I love how the film plays with your head in terms of was it an implant or not? You analyzed it very well, and I agree with you, I lean towards that it was an implant, a dream. He gets everything he asks for, exactly the way he asks for it and exactly the way the salesman sells it to him. He saves the planet, the girl...and then then we see a blinding light flashing in the sky which suggests Quaid is waking up from the dream.
ReplyDeleteBut be it a dream or not, what matters is the message the film puts across, the fight vs. big corporations who seek to sell us even the air we breath, the water we drink...
An excellent scifi action film. I think it is undervalued because everytime I see it, I think: "Man, this is so cool, how didn't I remember it from the last time?"
ReplyDelete-T.S.
Yes, that final scene and the pan up as Jerry Goldsmith's score transitions into the dream cue is why I have always leaned toward the implant/dream/vacation. It is interesting to not that "Basic Instinct" has a similar dual-competing tracking screenplay structure and again it Goldsmith's music as we fade the black that gives the answer.
ReplyDeleteMan, I miss Verhoeven. His trilogy of "Robocop", Total Recall" and "Basic Instinct" is as good a threesome as any genre director. He made what Clarence from "True Romance" would call "movies with balls", the kind of big budget films you will never ever see again in today's sanitized PG 13 cinema. Just compare the acerbic, witty dialogue in "Total Recall" or "Robocop" to the competent but bland remakes.
I disagree with the redistribution of resources thing. The alien pyramid manufactures air. So what's really happening is that the system is going from scarcity to abundance, and has enough wit to let the audience figure out that the current regime, based in scarcity, cannot survive when there's abundance.
ReplyDeleteGreat write up of my favorite of the Verhoeven sci fi trilogy. I really noticed how much red there is in the visuals during my last viewing of the film for the review on my blog. It is an over saturated red, especially the sky on Mars, not at all like what the real sky of Mars would look like.
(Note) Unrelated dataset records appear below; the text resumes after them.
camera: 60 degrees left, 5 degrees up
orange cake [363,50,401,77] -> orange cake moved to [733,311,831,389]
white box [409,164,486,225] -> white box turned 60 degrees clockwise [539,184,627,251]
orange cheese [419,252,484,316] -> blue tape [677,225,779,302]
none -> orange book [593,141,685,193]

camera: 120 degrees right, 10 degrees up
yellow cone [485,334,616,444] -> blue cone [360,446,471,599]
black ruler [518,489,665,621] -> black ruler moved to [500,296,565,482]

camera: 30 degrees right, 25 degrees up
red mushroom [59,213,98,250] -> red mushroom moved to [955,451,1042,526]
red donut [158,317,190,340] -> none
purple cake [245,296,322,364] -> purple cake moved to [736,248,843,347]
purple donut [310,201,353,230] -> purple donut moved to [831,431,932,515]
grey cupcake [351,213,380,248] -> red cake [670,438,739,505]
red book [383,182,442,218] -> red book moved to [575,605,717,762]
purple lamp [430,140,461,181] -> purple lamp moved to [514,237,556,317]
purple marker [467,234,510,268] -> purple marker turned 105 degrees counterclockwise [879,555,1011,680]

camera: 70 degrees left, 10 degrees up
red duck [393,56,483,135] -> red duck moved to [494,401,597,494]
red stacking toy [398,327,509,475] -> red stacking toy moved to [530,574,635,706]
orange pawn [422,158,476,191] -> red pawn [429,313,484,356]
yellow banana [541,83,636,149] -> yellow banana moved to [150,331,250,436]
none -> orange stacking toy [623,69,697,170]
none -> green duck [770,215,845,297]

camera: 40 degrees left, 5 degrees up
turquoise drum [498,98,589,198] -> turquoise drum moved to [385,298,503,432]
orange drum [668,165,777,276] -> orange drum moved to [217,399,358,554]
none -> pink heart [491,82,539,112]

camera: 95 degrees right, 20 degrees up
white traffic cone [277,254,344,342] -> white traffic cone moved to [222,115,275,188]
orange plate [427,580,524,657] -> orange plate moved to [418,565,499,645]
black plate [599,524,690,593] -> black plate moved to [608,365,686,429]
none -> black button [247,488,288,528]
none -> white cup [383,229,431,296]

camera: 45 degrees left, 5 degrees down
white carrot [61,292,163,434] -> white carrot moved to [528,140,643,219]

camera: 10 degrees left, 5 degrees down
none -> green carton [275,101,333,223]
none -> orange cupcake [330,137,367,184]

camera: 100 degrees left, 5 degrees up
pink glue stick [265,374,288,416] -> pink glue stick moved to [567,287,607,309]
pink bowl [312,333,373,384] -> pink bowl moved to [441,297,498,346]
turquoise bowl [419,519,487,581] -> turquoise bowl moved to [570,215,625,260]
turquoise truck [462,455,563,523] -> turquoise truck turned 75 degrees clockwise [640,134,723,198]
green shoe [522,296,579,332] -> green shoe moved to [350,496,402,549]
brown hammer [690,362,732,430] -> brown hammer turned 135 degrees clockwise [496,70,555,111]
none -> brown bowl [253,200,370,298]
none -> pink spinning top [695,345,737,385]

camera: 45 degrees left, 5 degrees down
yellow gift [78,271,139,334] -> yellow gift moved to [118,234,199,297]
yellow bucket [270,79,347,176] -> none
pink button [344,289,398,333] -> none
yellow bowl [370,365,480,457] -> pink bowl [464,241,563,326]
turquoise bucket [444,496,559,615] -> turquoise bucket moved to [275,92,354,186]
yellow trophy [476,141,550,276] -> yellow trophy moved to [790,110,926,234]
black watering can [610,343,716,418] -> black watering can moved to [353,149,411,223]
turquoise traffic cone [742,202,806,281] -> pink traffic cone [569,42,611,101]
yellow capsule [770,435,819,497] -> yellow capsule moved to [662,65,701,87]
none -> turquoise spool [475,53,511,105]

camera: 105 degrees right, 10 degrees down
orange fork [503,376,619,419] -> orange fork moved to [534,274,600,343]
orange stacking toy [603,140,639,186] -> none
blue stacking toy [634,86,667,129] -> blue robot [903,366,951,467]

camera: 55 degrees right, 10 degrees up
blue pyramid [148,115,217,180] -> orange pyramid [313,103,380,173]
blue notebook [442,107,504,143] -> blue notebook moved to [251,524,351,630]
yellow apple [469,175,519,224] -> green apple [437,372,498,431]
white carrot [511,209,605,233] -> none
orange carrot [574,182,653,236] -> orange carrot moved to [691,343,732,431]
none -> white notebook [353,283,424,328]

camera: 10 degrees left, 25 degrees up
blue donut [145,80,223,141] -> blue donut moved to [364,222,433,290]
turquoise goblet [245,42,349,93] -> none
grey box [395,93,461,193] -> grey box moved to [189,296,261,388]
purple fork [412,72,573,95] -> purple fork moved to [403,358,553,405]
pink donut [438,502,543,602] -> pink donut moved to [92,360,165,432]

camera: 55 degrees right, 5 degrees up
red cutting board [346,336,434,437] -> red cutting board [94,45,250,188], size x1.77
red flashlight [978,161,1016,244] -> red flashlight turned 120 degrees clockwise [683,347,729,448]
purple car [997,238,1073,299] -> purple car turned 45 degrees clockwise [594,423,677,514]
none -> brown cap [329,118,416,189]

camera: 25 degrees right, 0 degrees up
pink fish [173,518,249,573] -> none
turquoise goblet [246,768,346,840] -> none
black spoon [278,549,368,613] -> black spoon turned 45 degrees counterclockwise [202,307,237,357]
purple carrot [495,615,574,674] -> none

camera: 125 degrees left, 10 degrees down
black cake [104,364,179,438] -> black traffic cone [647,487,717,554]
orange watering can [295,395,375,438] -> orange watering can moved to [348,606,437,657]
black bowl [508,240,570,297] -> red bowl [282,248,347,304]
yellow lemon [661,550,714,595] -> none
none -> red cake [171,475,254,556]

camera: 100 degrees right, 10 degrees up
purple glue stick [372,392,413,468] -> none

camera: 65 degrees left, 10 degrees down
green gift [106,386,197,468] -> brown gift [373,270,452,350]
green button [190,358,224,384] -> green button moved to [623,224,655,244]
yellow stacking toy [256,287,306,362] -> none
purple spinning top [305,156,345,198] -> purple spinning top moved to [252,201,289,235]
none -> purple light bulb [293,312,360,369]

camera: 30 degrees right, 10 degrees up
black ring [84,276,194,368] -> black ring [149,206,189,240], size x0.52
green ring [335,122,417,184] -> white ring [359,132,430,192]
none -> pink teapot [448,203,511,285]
It is what someone would imagine the sky of Mars to look like (further evidence of the whole film being a dream maybe).
ReplyDeleteLove the shout out to Goldsmith's amazing score. This is one of his best action scores period (and this is the same guy that gave us classics like "First Blood"). But his little hint with the dream motif is either a sly wink or a hint. Either way, Goldsmith was one of the greats.
Reading this review reminded me of a very interesting (if not exactly new) article that I came across recently: http://screencrush.com/arnold-schwarzenegger-is-an-auteur/
ReplyDeleteIt's well worth a read for people who enjoy Schwarzenegger's work.
Ratko H.
And in the first go-round, I see you seem to miss one of the movie's (and the story's) big points. You 'are' who you believe you are. Change your mind and change yourself.
ReplyDeleteThis would follow from a 'truth' in which Quaid is actually a bad guy, who gets mindwiped and sent to Earth so that he can then infiltrate the Martian rebels. He becomes the good guy because what he believes has changed.